* Document excerpt:
>> Start
I’ve broken into the Jack! Making Monterey Jack was my first cheese challenge for New England Cheesemaking. In case you missed this, I’m writing a series of posts in coordination with New England Cheesemaking in which they are providing some really fantastic giveaways each month to readers here. My posts run both here and on the New England Cheesemaking blog. (The giveaways are here, though.)
Monterey Jack should have been easy. It’s not that different from cheddar, which I’ve been making for awhile. But oh, did I have trouble with my curds.
Here, I cracked open a plain (no peppers) Monterey Jack.
This one’s a pepper Jack.
I found both of these cheeses to be a little dry, and the reason for that can be seen in my curds here in my Monterey Jack post. I’ve really struggled with getting my curds just right. You gotta have good curds to have good cheese.
Cheese expert Jim Wallace from New England Cheesemaking gave me this advice about achieving a smooth rind with my curds: “Dry curds can be caused by temps running too high, too much stirring, or even too much acid development caused by excessive milk ripening. I also find that sometimes it is also caused by too much culture addition. For my work here I normally use 1 pack for 3 gallons of store milk or 4 gallons of raw milk. Different milks will behave differently as well.”
When I started working on my cheeses this month, I planned to add only half a packet of starter. Since I use raw milk, my milk is unique to my cow and I need to learn what works best for my milk. But, something I decided to try first was the simple effort of paying more attention to time and temperature. You know, not letting myself get distracted and wander off to feed a cookie to a goat while I have a pot of curds in the kitchen.
>> End
* Supplied material:
>> Start
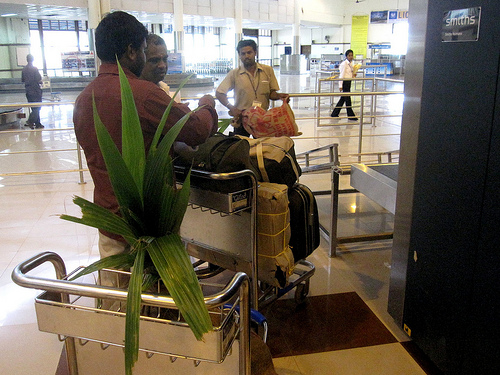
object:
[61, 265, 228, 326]
basket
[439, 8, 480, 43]
sign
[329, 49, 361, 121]
man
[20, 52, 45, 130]
man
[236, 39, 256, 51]
black hair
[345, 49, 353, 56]
black hair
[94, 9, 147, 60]
black hair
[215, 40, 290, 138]
man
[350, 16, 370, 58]
yellow banner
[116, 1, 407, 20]
ceiling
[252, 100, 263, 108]
badge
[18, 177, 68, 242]
floor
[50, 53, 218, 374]
plant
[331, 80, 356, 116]
black pants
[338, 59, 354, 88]
blouse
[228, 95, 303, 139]
bag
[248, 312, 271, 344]
handle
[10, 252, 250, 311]
handle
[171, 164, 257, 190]
handle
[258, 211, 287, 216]
rope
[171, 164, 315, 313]
cart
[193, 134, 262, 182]
bag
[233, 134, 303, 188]
bag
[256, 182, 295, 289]
bag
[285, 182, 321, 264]
bag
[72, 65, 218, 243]
shirt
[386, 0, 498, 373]
wall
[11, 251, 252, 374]
cart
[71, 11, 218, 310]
>> End
* Exercise:
Can you sum up the Monterey Jack post above in two sentences?

* Task output:
Making Monterey Jack, both plain and pepper, was the writer's first cheese challenge for New England Cheesemaking, and though it should have been easy, both cheeses came out a little dry because of trouble with the curds. Jim Wallace advised that dry curds can come from temperatures running too high, too much stirring, too much acid development or too much culture, so the writer planned to add only half a packet of starter and first tried paying closer attention to time and temperature.